Arrange everything from the start of the material down to the line containing "Open source program managers must" as a numbered list, both ends included and blank lines omitted. Leave the pictures out of the answer.

^^^^^^^^^^^^^^^^

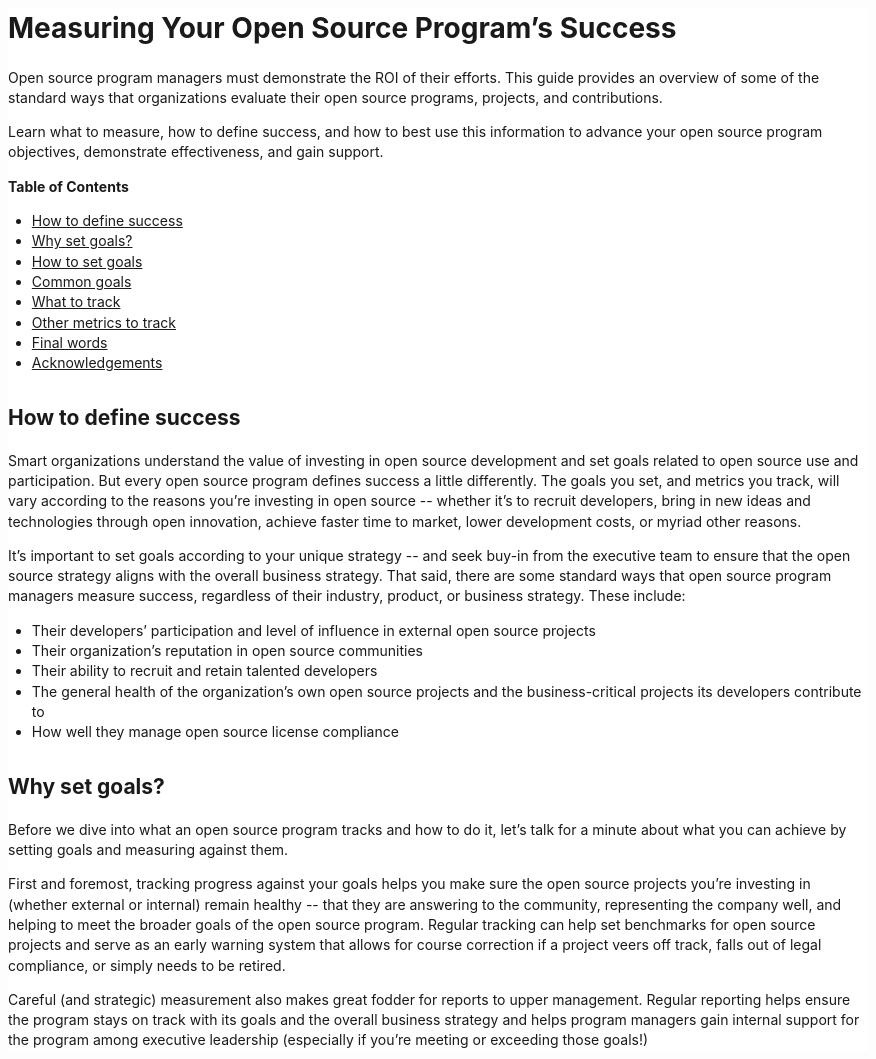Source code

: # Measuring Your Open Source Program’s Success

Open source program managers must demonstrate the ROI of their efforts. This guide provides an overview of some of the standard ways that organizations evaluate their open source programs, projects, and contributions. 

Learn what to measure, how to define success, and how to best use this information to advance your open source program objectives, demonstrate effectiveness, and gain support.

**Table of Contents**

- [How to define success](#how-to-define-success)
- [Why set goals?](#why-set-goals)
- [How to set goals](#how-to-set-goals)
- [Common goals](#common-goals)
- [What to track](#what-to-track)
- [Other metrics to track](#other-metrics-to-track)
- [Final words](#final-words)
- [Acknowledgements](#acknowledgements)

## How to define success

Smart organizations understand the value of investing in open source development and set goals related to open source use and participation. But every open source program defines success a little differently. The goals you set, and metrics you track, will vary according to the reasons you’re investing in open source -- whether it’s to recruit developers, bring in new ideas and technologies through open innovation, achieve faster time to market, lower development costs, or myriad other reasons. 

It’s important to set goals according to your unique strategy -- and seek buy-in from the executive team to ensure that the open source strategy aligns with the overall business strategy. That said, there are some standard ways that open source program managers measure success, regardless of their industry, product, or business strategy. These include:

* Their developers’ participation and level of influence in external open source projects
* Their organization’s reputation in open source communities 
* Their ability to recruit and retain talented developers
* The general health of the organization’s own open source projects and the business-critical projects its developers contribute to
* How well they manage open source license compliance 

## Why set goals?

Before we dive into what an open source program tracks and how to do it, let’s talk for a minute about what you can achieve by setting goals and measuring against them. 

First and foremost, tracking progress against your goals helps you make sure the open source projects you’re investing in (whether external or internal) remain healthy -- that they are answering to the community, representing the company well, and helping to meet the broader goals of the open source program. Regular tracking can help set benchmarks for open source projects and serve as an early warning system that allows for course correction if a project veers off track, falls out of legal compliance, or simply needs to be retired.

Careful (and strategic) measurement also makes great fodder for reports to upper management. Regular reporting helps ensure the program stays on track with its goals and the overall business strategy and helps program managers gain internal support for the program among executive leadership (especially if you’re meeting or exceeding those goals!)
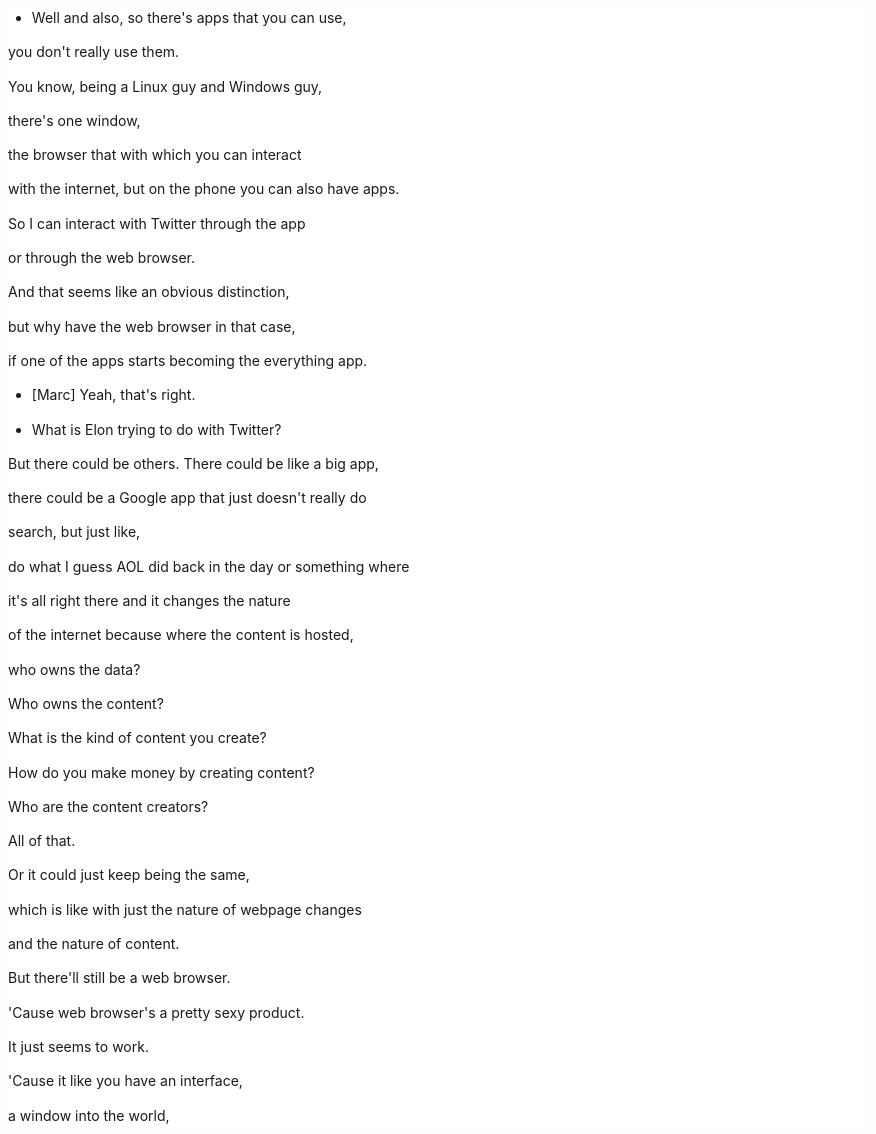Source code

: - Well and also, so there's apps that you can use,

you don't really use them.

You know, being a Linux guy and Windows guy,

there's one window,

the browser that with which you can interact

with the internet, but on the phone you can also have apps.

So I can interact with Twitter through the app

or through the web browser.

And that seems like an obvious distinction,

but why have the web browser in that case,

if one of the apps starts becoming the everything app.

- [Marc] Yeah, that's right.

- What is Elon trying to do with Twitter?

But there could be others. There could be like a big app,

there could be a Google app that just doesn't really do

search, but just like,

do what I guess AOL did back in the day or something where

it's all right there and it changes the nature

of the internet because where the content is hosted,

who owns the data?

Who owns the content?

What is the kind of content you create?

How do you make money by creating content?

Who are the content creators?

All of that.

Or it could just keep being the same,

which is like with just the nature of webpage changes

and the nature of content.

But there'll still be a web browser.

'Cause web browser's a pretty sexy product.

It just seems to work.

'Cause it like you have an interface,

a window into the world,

^^^^^^^^^^^^^^^^

▶ _Problem solution_
1. Source code
2. : # Measuring Your Open Source Program’s Success
3. Open source program managers must demonstrate the ROI of their efforts. This guide provides an overview of some of the standard ways that organizations evaluate their open source programs, projects, and contributions. 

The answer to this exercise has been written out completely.